Let's take a step back and think agin what the elements of musical training are for a renaissance musician are.

First, singing. It is certain that in the renaissance, if you could not sing a one-on-a-part madrigal, you were a disaster. So, your first order of training must be sight-singing, ideally with some basic voice lessons. If you can't sing, you can't play renaissance music.

In my classes, I teach renaissance sight-singing, using the moveable hexachord. Although there are a few people who teach this, your chances are slim, so you will have to learn modern sight-singing, and pick up the hexachord on your own or at workshops that teach original notation.

Next, you need a thorough grounding in rhythm. Musical rhythm is very different from TAB rhythm, you need to know both. When the time comes to play an opera, it won't be in TAB. Ideally, you should know original notation, such as they teach at the Basel Conservatorium, but it is not required. Get a hold of a copy of Hindemith's Elementary Training for Musicians, and start to work through it. You will need a teacher. Not a lute teacher, a music teacher.

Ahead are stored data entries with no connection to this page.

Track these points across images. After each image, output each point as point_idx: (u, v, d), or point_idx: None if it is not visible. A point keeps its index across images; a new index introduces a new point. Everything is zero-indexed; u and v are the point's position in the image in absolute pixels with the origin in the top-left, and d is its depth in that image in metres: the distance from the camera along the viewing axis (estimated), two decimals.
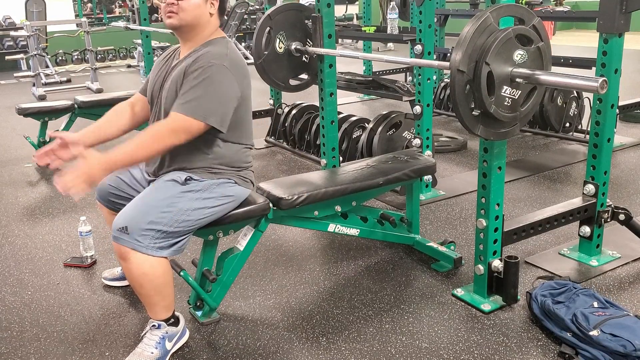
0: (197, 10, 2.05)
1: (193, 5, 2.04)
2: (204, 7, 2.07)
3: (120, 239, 1.91)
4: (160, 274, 1.96)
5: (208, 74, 1.97)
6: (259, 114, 4.96)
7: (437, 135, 4.65)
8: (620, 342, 1.88)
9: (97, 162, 1.85)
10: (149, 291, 1.98)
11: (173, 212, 1.96)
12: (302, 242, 2.98)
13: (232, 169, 2.15)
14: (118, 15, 13.63)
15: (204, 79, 1.97)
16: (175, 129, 1.95)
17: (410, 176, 2.65)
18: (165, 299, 2.02)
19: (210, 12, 2.10)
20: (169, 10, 2.05)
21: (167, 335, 2.04)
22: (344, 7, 9.88)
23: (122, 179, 2.27)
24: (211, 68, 1.98)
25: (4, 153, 4.96)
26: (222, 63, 2.00)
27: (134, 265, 1.92)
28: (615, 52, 2.34)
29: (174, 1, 2.03)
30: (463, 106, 1.94)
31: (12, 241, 3.15)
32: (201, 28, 2.09)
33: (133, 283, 1.98)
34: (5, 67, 9.52)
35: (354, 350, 2.09)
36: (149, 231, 1.91)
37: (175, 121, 1.95)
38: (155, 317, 2.04)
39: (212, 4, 2.09)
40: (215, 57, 2.01)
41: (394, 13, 4.13)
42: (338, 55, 3.17)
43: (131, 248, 1.90)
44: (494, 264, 2.26)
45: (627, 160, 4.08)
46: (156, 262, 1.94)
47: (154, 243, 1.92)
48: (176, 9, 2.03)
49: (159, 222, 1.93)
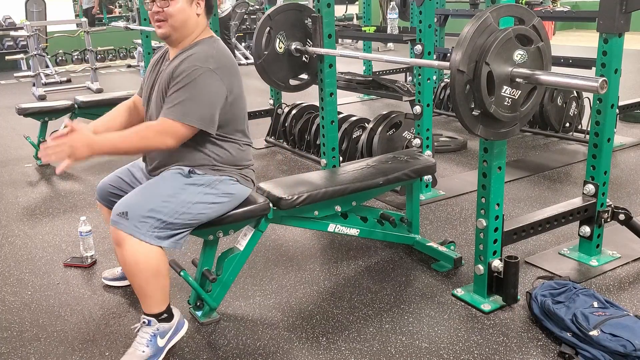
0: (183, 14, 2.05)
1: (178, 9, 2.04)
2: (190, 9, 2.07)
3: (118, 224, 1.91)
4: (154, 264, 1.95)
5: (193, 78, 1.98)
6: (259, 114, 4.96)
7: (437, 135, 4.64)
8: (620, 342, 1.88)
9: (84, 137, 1.88)
10: (140, 281, 1.97)
11: (174, 203, 1.98)
12: (302, 242, 2.98)
13: (234, 167, 2.16)
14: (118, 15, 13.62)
15: (188, 83, 1.98)
16: (161, 132, 1.98)
17: (410, 176, 2.65)
18: (159, 291, 2.01)
19: (197, 13, 2.10)
20: (157, 19, 2.06)
21: (158, 332, 2.02)
22: (344, 7, 9.89)
23: (123, 178, 2.27)
24: (195, 71, 1.99)
25: (4, 153, 4.96)
26: (207, 66, 2.01)
27: (129, 253, 1.92)
28: (615, 52, 2.34)
29: (159, 9, 2.03)
30: (463, 106, 1.94)
31: (12, 241, 3.15)
32: (189, 30, 2.10)
33: (126, 271, 1.98)
34: (5, 67, 9.52)
35: (354, 350, 2.09)
36: (149, 219, 1.92)
37: (161, 124, 1.99)
38: (148, 311, 2.03)
39: (197, 4, 2.09)
40: (200, 59, 2.02)
41: (394, 13, 4.13)
42: (338, 55, 3.17)
43: (129, 233, 1.90)
44: (494, 264, 2.26)
45: (627, 160, 4.08)
46: (151, 252, 1.93)
47: (152, 231, 1.93)
48: (164, 16, 2.04)
49: (159, 210, 1.94)
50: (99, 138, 1.93)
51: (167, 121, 1.98)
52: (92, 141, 1.90)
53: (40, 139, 4.56)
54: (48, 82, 7.92)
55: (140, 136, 1.98)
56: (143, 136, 1.98)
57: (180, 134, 1.99)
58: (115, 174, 2.31)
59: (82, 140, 1.88)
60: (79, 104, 4.60)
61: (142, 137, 1.98)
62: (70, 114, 4.62)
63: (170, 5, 2.03)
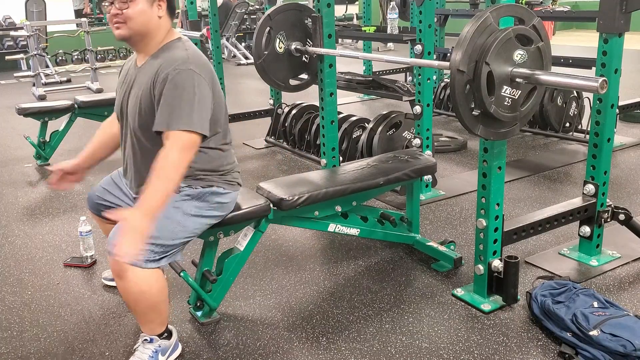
0: (143, 16, 1.95)
1: (138, 11, 1.93)
2: (150, 11, 1.96)
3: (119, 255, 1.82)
4: (157, 291, 1.92)
5: (179, 82, 1.89)
6: (259, 114, 4.96)
7: (437, 135, 4.64)
8: (620, 342, 1.88)
9: (140, 218, 1.76)
10: (144, 309, 1.94)
11: (171, 225, 1.95)
12: (302, 242, 2.98)
13: (216, 174, 2.08)
14: None
15: (177, 89, 1.88)
16: (184, 148, 1.88)
17: (410, 176, 2.65)
18: (161, 315, 1.99)
19: (159, 15, 1.99)
20: (115, 21, 1.95)
21: (160, 349, 2.01)
22: (344, 7, 9.88)
23: (107, 189, 2.25)
24: (179, 75, 1.89)
25: (4, 153, 4.96)
26: (188, 67, 1.92)
27: (132, 284, 1.86)
28: (615, 52, 2.34)
29: (118, 11, 1.93)
30: (463, 106, 1.94)
31: (12, 241, 3.15)
32: (152, 34, 2.00)
33: (129, 301, 1.94)
34: (5, 67, 9.52)
35: (354, 350, 2.09)
36: (149, 245, 1.86)
37: (177, 141, 1.87)
38: (149, 333, 2.01)
39: (159, 6, 1.99)
40: (178, 62, 1.92)
41: (394, 13, 4.13)
42: (338, 55, 3.17)
43: (130, 264, 1.83)
44: (494, 264, 2.26)
45: (627, 160, 4.08)
46: (153, 279, 1.90)
47: (153, 257, 1.89)
48: (122, 18, 1.93)
49: (157, 236, 1.88)
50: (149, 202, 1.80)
51: (182, 134, 1.87)
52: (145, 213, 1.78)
53: (40, 139, 4.55)
54: (48, 82, 7.92)
55: (175, 166, 1.85)
56: (177, 164, 1.85)
57: (196, 143, 1.90)
58: (101, 184, 2.28)
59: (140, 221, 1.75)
60: (79, 104, 4.60)
61: (177, 166, 1.85)
62: (70, 114, 4.62)
63: (130, 7, 1.92)
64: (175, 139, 1.87)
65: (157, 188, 1.83)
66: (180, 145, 1.87)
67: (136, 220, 1.75)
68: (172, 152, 1.86)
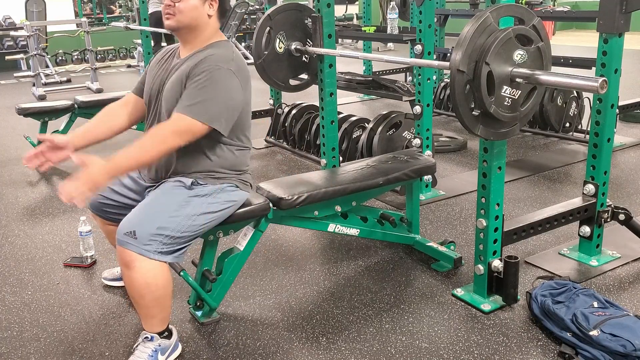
0: (194, 12, 2.03)
1: (190, 6, 2.02)
2: (202, 8, 2.04)
3: (127, 244, 1.86)
4: (162, 285, 1.93)
5: (215, 77, 1.95)
6: (259, 114, 4.95)
7: (437, 135, 4.64)
8: (620, 342, 1.88)
9: (100, 168, 1.83)
10: (148, 302, 1.94)
11: (181, 217, 1.95)
12: (302, 242, 2.98)
13: (234, 173, 2.13)
14: (118, 15, 13.63)
15: (210, 82, 1.94)
16: (179, 131, 1.92)
17: (410, 176, 2.65)
18: (164, 311, 2.00)
19: (209, 14, 2.07)
20: (166, 12, 2.04)
21: (160, 348, 2.01)
22: (344, 7, 9.89)
23: (112, 187, 2.24)
24: (219, 71, 1.96)
25: (4, 153, 4.96)
26: (229, 67, 1.98)
27: (139, 274, 1.88)
28: (615, 52, 2.34)
29: (171, 3, 2.01)
30: (463, 106, 1.94)
31: (12, 241, 3.16)
32: (200, 30, 2.07)
33: (134, 293, 1.94)
34: (5, 67, 9.52)
35: (354, 350, 2.09)
36: (158, 236, 1.88)
37: (180, 123, 1.92)
38: (150, 330, 2.01)
39: (210, 5, 2.06)
40: (222, 60, 1.99)
41: (394, 13, 4.13)
42: (338, 55, 3.17)
43: (138, 253, 1.86)
44: (494, 264, 2.26)
45: (627, 160, 4.08)
46: (159, 272, 1.91)
47: (160, 248, 1.90)
48: (174, 10, 2.01)
49: (167, 226, 1.91)
50: (116, 160, 1.86)
51: (185, 118, 1.91)
52: (108, 167, 1.84)
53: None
54: (48, 82, 7.92)
55: (158, 140, 1.91)
56: (162, 139, 1.91)
57: (197, 132, 1.94)
58: None
59: (99, 171, 1.82)
60: (78, 104, 4.60)
61: (161, 141, 1.90)
62: (70, 113, 4.62)
63: (183, 1, 2.00)
64: (176, 119, 1.94)
65: (132, 154, 1.90)
66: (175, 127, 1.93)
67: (95, 169, 1.82)
68: (165, 129, 1.95)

As a music student many years ago, one of the things we often talked about was hanging out with the people who could really play, so some of the musicianship would "rub off" on us. In fact this is exactly what happens, for better or worse. You need to be around good musicians.

 

Sight-singing was level one for for the Elizabethans; for us it is level three.

If you can sight sing a part in a madrigal, have a musicianship teacher and can stagger through the first third of Hindemith's book, have started buidling your resume, and have found some professional players of all kinds to play with, you are ready for level four. Don't forget to practice every day.